- Born: January 23, 1947 (age 79) Shinagawa, Tokyo, Japan
- Occupation: former medical doctor
- Organization: Aum Shinrikyo
- Criminal charges: Murder Terrorism Kidnapping
- Criminal penalty: Life imprisonment
- Criminal status: Incarcerated

= Ikuo Hayashi =

Japanese terrorist

Ikuo Hayashi (林 郁夫, Hayashi Ikuo) is a Japanese terrorist and former Aum Shinrikyo member convicted for his participation in the sarin gas attack on the Tokyo subway.

== Background ==
Prior to joining Aum, Hayashi was a senior medical doctor with "an active 'front-line' track record" at the Japanese Ministry of Science and Technology (now a part of the Ministry of Education, Culture, Sports, Science and Technology, or MEXT in short). Himself the son of a doctor, Hayashi graduated from Keio University, one of Tokyo's top universities. He was a heart and artery specialist at Keio University Hospital, which he left to become head of Circulatory Medicine at the National Sanitorium Hospital in Tokai, Ibaraki (north of Tokyo). Somewhere along the line Hayashi became disillusioned and decided to look beyond conventional medicine. He found AUM during his search.

In 1990 Hayashi resigned his job and left his family to join Aum and become a renunciate. He was believed to be one of Shoko Asahara's favorites and was appointed the group's "Minister of Health" with responsibilities encompassing a broad range of activities from development of a balanced "Aum diet" and supervision over "Aum hospital" to experimentations with the illegal psychedelic drug LSD (which reportedly was used in one of Aum's initiations sometime in 2002).

Besides involvement in Tokyo subway sarin gas attack and LSD drug affair, Hayashi was convicted in a number of other crimes. For example, he assisted in kidnapping of Kiyoshi Kariya, the 68-year-old brother of a 62-year-old woman who planned to become a renunciate but went missing (Hayashi believed she was held against her will by her brother to prevent her from becoming a nun). Hayashi and several other men injected Kariya with a drug to find the woman, but Kariya unexpectedly died, either from miscalculated dosage or weak physical health. Previously Hayashi helped another Aum member to recover from a forced drug treatment administered by the follower's father (also to prevent him from becoming a renunciate).

== Tokyo subway sarin attack ==

During the Tokyo sarin gas attack, Ikuo Hayashi and Tomomitsu Niimi were involved in delivering the sarin containers on the Chiyoda line as a part of the Tokyo sarin attacks. Niimi served as the driver. Hayashi, wearing a surgical mask of the type commonly worn by Japanese during cold and flu season, boarded the southwestbound 7:48 a.m. Chiyoda line train number A725K on the first car. He was about to puncture the sarin packs but had second thoughts due to seeing dozens of commuters and fearing that releasing the sarin would endanger their lives, he also thought of aborting the attack.

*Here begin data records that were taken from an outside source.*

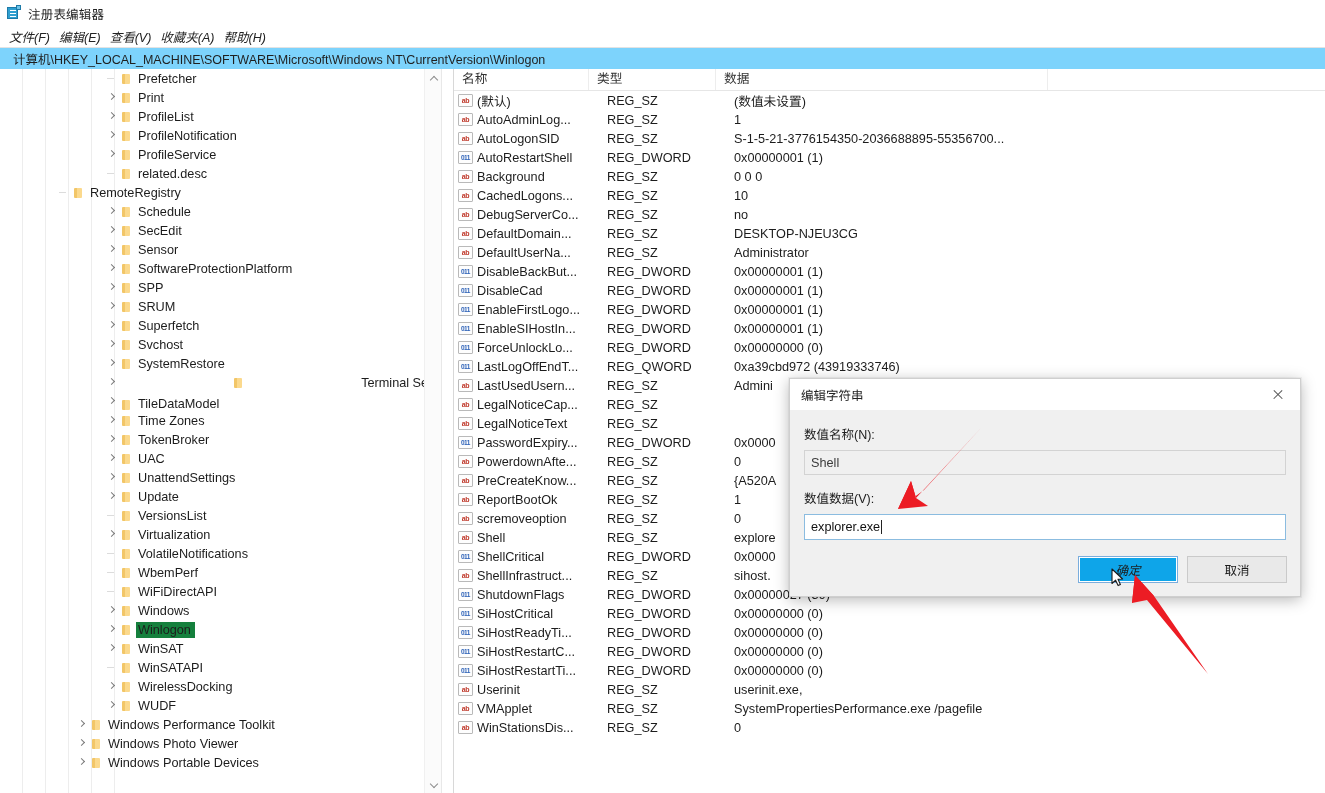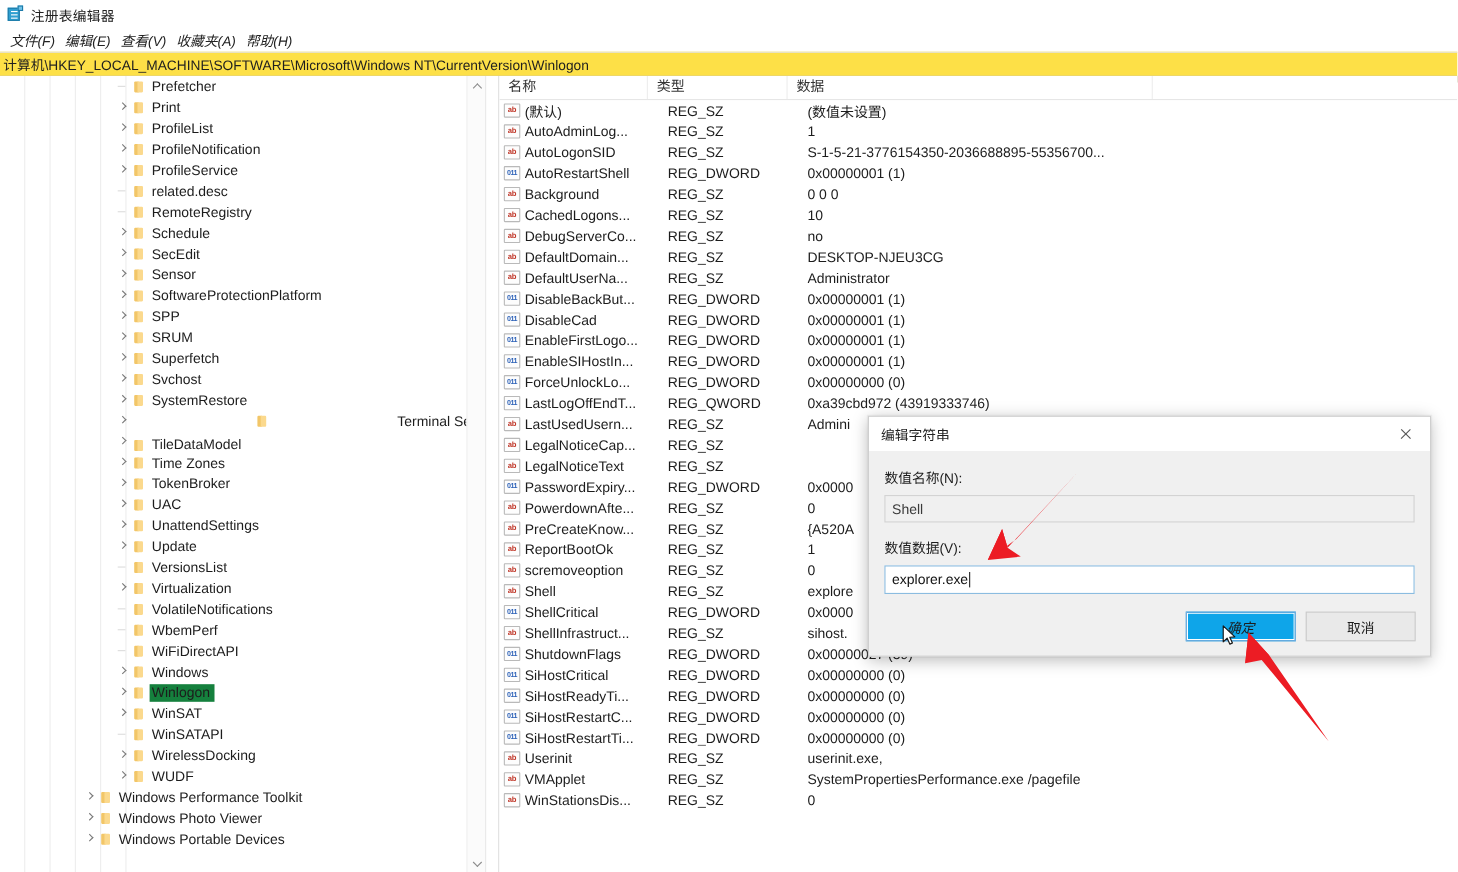--- a/index.html
+++ b/index.html
@@ -74,22 +74,22 @@
     font-style: italic;
   }
 
   
   #addressbar {
     height: 21px;
     border-top: 1px solid #e3e3e3;
     border-bottom: 6px solid #404040;
     display: flex;
     align-items: center;
-    padding-left: 3px;
-    background: #fde047;
+    padding-left: 13px;
+    background: #7dd3fc;
     font-size: 12.5px;
     color: #1f1f1f;
     white-space: nowrap;
     overflow: hidden;
   }
 
   
   #main {
     position: absolute;
     top: 69px; left: 0; right: 0; bottom: 0;
@@ -485,21 +485,21 @@
         <div class="tnode" style="padding-left: 105px;">
           <span class="arrow has"></span>
           <span class="folder"></span>
           <span class="tlabel">ProfileService</span>
         </div>
         <div class="tnode" style="padding-left: 105px;">
           <span class="leafline"></span>
           <span class="folder"></span>
           <span class="tlabel">related.desc</span>
         </div>
-        <div class="tnode" style="padding-left: 105px;">
+        <div class="tnode" style="padding-left: 57px;">
           <span class="leafline"></span>
           <span class="folder"></span>
           <span class="tlabel">RemoteRegistry</span>
         </div>
         <div class="tnode" style="padding-left: 105px;">
           <span class="arrow has"></span>
           <span class="folder"></span>
           <span class="tlabel">Schedule</span>
         </div>
         <div class="tnode" style="padding-left: 105px;">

Hayashi punctured only one bag of sarin at the next stop, Shin-Ochanomizu Station in the central business district. Two transit authority staff in the subway were killed by the sarin, including the assistant station-master, and 231 suffered serious injuries. Both perpetrators did not attempt to hide and returned to Aum facilities.

Sometime after the news of the attack gained worldwide attention, Hayashi later surrendered to the Japan police wherein he provided details of the attack and its perpetrators to investigators and also included additional information about Aum activities post-attack. A huge raid of Aum facilities and arrest of Aum members were conducted.

== Trial and legal proceedings ==
In court, the two reacted differently. While Niimi refused to cooperate with prosecution saying that the "four meditative concentrations" he experienced under guidance of Asahara prevent him from testifying against his Guru, Hayashi accepted responsibility in the attack and testified in court. He was quoted as saying that he regrets that "while he became a doctor to help, he used his skills to inflict sufferings". He apologized to the victims and said that he views the death penalty as an appropriate punishment for his deeds. Niimi, citing different reasons (loyalty to Asahara and Buddhist fatalistic ideas), also said that he would "gladly" accept the capital punishment.

Hayashi was given a life sentence with a possibility of parole in 20 years, while Niimi was sentenced to death (and later executed in 2018). As of 2025, Hayashi remains imprisoned.